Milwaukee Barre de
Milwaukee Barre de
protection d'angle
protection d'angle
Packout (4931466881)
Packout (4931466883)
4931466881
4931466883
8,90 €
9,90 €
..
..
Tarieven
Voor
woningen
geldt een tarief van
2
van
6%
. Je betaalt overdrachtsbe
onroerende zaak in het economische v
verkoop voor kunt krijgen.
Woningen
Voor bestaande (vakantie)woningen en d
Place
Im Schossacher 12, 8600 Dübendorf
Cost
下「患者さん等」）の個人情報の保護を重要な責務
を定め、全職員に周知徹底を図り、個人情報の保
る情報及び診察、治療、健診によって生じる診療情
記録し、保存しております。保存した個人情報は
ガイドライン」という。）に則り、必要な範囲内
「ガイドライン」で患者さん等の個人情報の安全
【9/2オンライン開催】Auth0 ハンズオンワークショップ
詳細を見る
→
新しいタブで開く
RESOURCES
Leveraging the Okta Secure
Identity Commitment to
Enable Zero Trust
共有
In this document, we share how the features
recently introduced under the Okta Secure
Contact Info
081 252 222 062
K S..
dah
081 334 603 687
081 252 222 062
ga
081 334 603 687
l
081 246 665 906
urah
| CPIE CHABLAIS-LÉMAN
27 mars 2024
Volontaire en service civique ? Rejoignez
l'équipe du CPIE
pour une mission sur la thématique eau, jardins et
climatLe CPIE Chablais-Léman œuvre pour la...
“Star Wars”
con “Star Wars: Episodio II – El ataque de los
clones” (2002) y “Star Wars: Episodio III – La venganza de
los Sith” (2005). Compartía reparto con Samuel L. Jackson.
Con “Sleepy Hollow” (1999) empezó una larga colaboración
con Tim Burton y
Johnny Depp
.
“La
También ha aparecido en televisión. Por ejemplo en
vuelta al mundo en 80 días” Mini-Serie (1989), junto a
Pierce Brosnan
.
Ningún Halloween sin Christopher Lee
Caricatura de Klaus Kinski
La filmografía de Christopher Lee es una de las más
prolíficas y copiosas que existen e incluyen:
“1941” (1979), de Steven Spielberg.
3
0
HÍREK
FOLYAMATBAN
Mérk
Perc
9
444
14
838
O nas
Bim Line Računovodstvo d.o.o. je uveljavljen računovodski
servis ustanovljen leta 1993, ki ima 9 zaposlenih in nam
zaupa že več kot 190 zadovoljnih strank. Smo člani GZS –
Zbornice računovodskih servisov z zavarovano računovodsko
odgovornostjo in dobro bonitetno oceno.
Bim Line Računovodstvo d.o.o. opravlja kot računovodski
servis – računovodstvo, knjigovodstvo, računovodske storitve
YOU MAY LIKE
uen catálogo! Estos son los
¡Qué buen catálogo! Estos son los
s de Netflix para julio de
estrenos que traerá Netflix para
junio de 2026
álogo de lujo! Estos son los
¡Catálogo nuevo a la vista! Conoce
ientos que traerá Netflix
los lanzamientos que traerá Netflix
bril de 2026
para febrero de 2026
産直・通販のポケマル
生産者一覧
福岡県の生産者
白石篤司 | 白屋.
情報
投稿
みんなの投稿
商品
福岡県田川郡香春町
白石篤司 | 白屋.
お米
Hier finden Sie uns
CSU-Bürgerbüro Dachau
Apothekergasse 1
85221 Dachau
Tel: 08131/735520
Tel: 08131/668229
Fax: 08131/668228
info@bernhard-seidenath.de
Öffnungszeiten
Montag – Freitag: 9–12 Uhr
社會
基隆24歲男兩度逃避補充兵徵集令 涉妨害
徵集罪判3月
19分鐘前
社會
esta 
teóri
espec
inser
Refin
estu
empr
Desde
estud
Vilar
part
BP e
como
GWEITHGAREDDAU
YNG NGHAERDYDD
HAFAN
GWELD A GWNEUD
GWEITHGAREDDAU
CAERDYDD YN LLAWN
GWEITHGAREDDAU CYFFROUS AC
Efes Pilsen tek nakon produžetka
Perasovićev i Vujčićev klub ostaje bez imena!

*WHAT IS NEEDED*: Output the full listing above without altering a single word.

*ANSWER BOX*:
Milwaukee Barre de
Milwaukee Barre de
protection d'angle
protection d'angle
Packout (4931466881)
Packout (4931466883)
4931466881
4931466883
8,90 €
9,90 €
..
..
Tarieven
Voor
woningen
geldt een tarief van
2
van
6%
. Je betaalt overdrachtsbe
onroerende zaak in het economische v
verkoop voor kunt krijgen.
Woningen
Voor bestaande (vakantie)woningen en d
Place
Im Schossacher 12, 8600 Dübendorf
Cost
下「患者さん等」）の個人情報の保護を重要な責務
を定め、全職員に周知徹底を図り、個人情報の保
る情報及び診察、治療、健診によって生じる診療情
記録し、保存しております。保存した個人情報は
ガイドライン」という。）に則り、必要な範囲内
「ガイドライン」で患者さん等の個人情報の安全
【9/2オンライン開催】Auth0 ハンズオンワークショップ
詳細を見る
→
新しいタブで開く
RESOURCES
Leveraging the Okta Secure
Identity Commitment to
Enable Zero Trust
共有
In this document, we share how the features
recently introduced under the Okta Secure
Contact Info
081 252 222 062
K S..
dah
081 334 603 687
081 252 222 062
ga
081 334 603 687
l
081 246 665 906
urah
| CPIE CHABLAIS-LÉMAN
27 mars 2024
Volontaire en service civique ? Rejoignez
l'équipe du CPIE
pour une mission sur la thématique eau, jardins et
climatLe CPIE Chablais-Léman œuvre pour la...
“Star Wars”
con “Star Wars: Episodio II – El ataque de los
clones” (2002) y “Star Wars: Episodio III – La venganza de
los Sith” (2005). Compartía reparto con Samuel L. Jackson.
Con “Sleepy Hollow” (1999) empezó una larga colaboración
con Tim Burton y
Johnny Depp
.
“La
También ha aparecido en televisión. Por ejemplo en
vuelta al mundo en 80 días” Mini-Serie (1989), junto a
Pierce Brosnan
.
Ningún Halloween sin Christopher Lee
Caricatura de Klaus Kinski
La filmografía de Christopher Lee es una de las más
prolíficas y copiosas que existen e incluyen:
“1941” (1979), de Steven Spielberg.
3
0
HÍREK
FOLYAMATBAN
Mérk
Perc
9
444
14
838
O nas
Bim Line Računovodstvo d.o.o. je uveljavljen računovodski
servis ustanovljen leta 1993, ki ima 9 zaposlenih in nam
zaupa že več kot 190 zadovoljnih strank. Smo člani GZS –
Zbornice računovodskih servisov z zavarovano računovodsko
odgovornostjo in dobro bonitetno oceno.
Bim Line Računovodstvo d.o.o. opravlja kot računovodski
servis – računovodstvo, knjigovodstvo, računovodske storitve
YOU MAY LIKE
uen catálogo! Estos son los
¡Qué buen catálogo! Estos son los
s de Netflix para julio de
estrenos que traerá Netflix para
junio de 2026
álogo de lujo! Estos son los
¡Catálogo nuevo a la vista! Conoce
ientos que traerá Netflix
los lanzamientos que traerá Netflix
bril de 2026
para febrero de 2026
産直・通販のポケマル
生産者一覧
福岡県の生産者
白石篤司 | 白屋.
情報
投稿
みんなの投稿
商品
福岡県田川郡香春町
白石篤司 | 白屋.
お米
Hier finden Sie uns
CSU-Bürgerbüro Dachau
Apothekergasse 1
85221 Dachau
Tel: 08131/735520
Tel: 08131/668229
Fax: 08131/668228
info@bernhard-seidenath.de
Öffnungszeiten
Montag – Freitag: 9–12 Uhr
社會
基隆24歲男兩度逃避補充兵徵集令 涉妨害
徵集罪判3月
19分鐘前
社會
esta 
teóri
espec
inser
Refin
estu
empr
Desde
estud
Vilar
part
BP e
como
GWEITHGAREDDAU
YNG NGHAERDYDD
HAFAN
GWELD A GWNEUD
GWEITHGAREDDAU
CAERDYDD YN LLAWN
GWEITHGAREDDAU CYFFROUS AC
Efes Pilsen tek nakon produžetka
Perasovićev i Vujčićev klub ostaje bez imena!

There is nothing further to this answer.